Welcome to the Blooming Mindset. I’m Ruth Rieckehoff, and I’m so glad you’re here. Some of my emails include affiliate links. If you choose to purchase, I may earn a small commission, at no extra cost to you. I only share what I’ve personally used, trusted, and found meaningful enough to pass along.
Beloved Architect of Identity,
The biggest lie we tell ourselves isn’t to other people. It’s the one we repeat in our own heads.
“I want to change.” I’ve started to believe those four words are some of the easiest words in the English language to say.
The other day, I was talking with a dear friend.
People keep telling her she should move somewhere with better jobs, lower costs, and a higher quality of life. On paper, they’re probably right.
But she quietly said something I almost never hear.
“I don’t want to.”
She told me that, as a single woman in her mid-forties with a back condition, she has no desire to start over. Her life isn’t perfect. But she’s learned how to live with it.
And here’s what struck me.
She wasn’t looking for someone to convince her otherwise, or pretending she wanted a different life, or asking permission.
She had simply made peace with her decision.
Ironically, I found that refreshing.
Not because I agree with every decision she made. I’ve made the opposite choice.
After twenty-three years in California, I packed everything I owned and moved across the country. Around the same time, friends in their seventies moved to Mexico.
I know change can be beautiful. I also know it can ask more from you than people admit.
But that’s not what stayed with me after our conversation.
What stayed with me was how rarely we tell ourselves the truth.
We live in a culture that celebrates change. Be adaptable. Be flexible. Keep growing. Keep reinventing yourself.
Somewhere along the way, we started believing that saying we want change is the same as pursuing it. It isn’t.
Because change is not purely about desire and intention.
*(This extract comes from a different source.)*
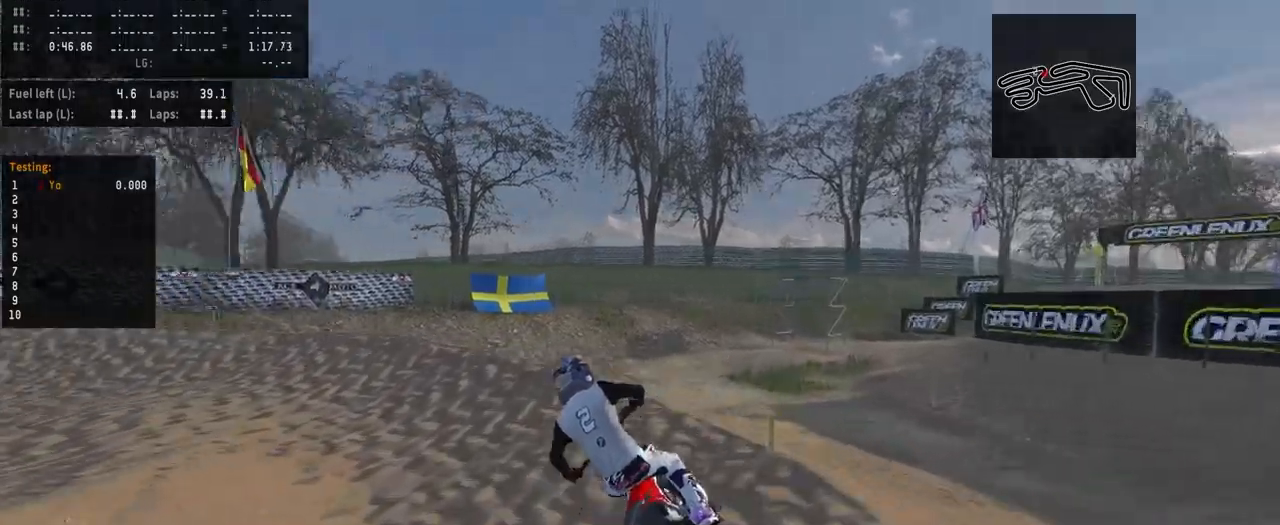
{"buttons": [], "left_stick": "left", "right_stick": "center", "events": []}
It involves behavior and outcomes.
The more I thought about it, the more I realized there are really four places we can live.
Sometimes we want change, and our actions follow. Sometimes we don’t want change, and we’re honest enough to admit it.
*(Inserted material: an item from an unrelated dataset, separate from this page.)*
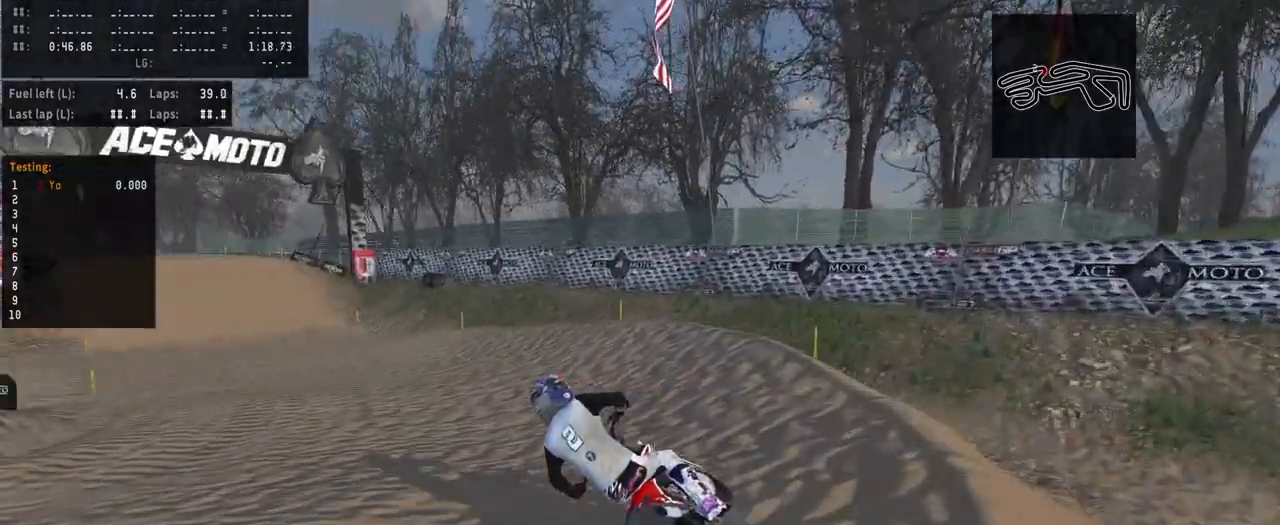
{"buttons": ["R2"], "left_stick": "left", "right_stick": "center", "events": [[333, "left_stick", "center"], [400, "left_stick", "left"]]}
Sometimes we don’t feel ready, but we change our behavior anyway, and discover a life we never expected.
But the hardest place to live is the fourth one. We say we want change. We tell our friends we want change. We even convince ourselves we want change.
Then we fiercely protect every habit, routine, and comfort that guarantees tomorrow will look exactly like yesterday.
I’ve done that. Maybe you have too.
That’s why this isn’t really an email about changing your life. It’s an email about telling yourself the truth.
Because once you’re honest, every option becomes a good one. Stay. Leave. Build. Quit. Start over. Wait another year.
None of those choices are inherently right or wrong. Just don’t spend years chasing a future your actions have already rejected.
If this isn’t your season, own it without guilt. If it is your season, stop negotiating with the behaviors that keep you where you are.
Your life is already voting. Every day.
Your actions have been casting the ballot long before your words ever did.
Until next time, keep blooming,
Ruth
Reflect
- Where am I saying I want change while continuing to protect the habits that keep me where I am?
- What goal have I been carrying simply because I feel like I should want it?
Reframe
Old belief: “Changing my mind means I failed.”
New belief: “Being honest about what I truly want is a sign of maturity, not defeat.”
Actionable Transformation
- Pick one goal you’ve talked about for months. Write down the behaviors it actually requires. Then honestly ask yourself if you’re willing to do them.
- If the answer is no, give yourself permission to let that goal go, for now. Stop carrying expectations that don’t belong to this season.
- Choose one goal that genuinely matters to you and align one daily action with it this week. Small actions build honest lives.
Resources
- If you want a simple way to turn reflection into direction (without spiraling into more options), my Reflection to Revenue method helps you extract what matters and act on it, without the overwhelm.
- If your content feels scattered, your offer isn’t clear yet. The Blooming Offer Guide helps you turn one aligned offer into a focused content engine that actually sells.
P.S. One of the most freeing things I’ve learned is that “not now” is a perfectly valid answer. It’s the endless “maybe tomorrow” that quietly steals years.